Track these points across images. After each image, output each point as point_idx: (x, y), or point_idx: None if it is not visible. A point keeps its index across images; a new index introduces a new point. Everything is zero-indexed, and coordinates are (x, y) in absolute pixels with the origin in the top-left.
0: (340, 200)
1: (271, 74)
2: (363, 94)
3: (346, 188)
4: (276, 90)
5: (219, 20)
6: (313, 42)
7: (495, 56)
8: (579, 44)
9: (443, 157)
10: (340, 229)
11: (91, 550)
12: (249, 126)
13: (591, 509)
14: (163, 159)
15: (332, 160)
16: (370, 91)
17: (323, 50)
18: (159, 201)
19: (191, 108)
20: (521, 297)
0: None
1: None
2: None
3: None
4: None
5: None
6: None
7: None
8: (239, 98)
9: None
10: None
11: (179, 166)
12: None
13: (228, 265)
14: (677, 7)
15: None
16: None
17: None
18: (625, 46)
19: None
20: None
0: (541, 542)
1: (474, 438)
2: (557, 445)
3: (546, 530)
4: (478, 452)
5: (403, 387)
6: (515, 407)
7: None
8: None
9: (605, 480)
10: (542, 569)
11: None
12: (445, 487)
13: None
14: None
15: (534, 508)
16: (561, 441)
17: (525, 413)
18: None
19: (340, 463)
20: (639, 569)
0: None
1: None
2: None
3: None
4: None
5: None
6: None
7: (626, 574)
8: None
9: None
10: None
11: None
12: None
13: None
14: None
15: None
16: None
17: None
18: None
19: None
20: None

## 練習の目的
上の行をすべて書き直してください。「top-left」を「upper-left」に入れ替え、それ以外は一字も変えないこと。

## 記述回答
Track these points across images. After each image, output each point as point_idx: (x, y), or point_idx: None if it is not visible. A point keeps its index across images; a new index introduces a new point. Everything is zero-indexed, and coordinates are (x, y) in absolute pixels with the origin in the upper-left.
0: (340, 200)
1: (271, 74)
2: (363, 94)
3: (346, 188)
4: (276, 90)
5: (219, 20)
6: (313, 42)
7: (495, 56)
8: (579, 44)
9: (443, 157)
10: (340, 229)
11: (91, 550)
12: (249, 126)
13: (591, 509)
14: (163, 159)
15: (332, 160)
16: (370, 91)
17: (323, 50)
18: (159, 201)
19: (191, 108)
20: (521, 297)
0: None
1: None
2: None
3: None
4: None
5: None
6: None
7: None
8: (239, 98)
9: None
10: None
11: (179, 166)
12: None
13: (228, 265)
14: (677, 7)
15: None
16: None
17: None
18: (625, 46)
19: None
20: None
0: (541, 542)
1: (474, 438)
2: (557, 445)
3: (546, 530)
4: (478, 452)
5: (403, 387)
6: (515, 407)
7: None
8: None
9: (605, 480)
10: (542, 569)
11: None
12: (445, 487)
13: None
14: None
15: (534, 508)
16: (561, 441)
17: (525, 413)
18: None
19: (340, 463)
20: (639, 569)
0: None
1: None
2: None
3: None
4: None
5: None
6: None
7: (626, 574)
8: None
9: None
10: None
11: None
12: None
13: None
14: None
15: None
16: None
17: None
18: None
19: None
20: None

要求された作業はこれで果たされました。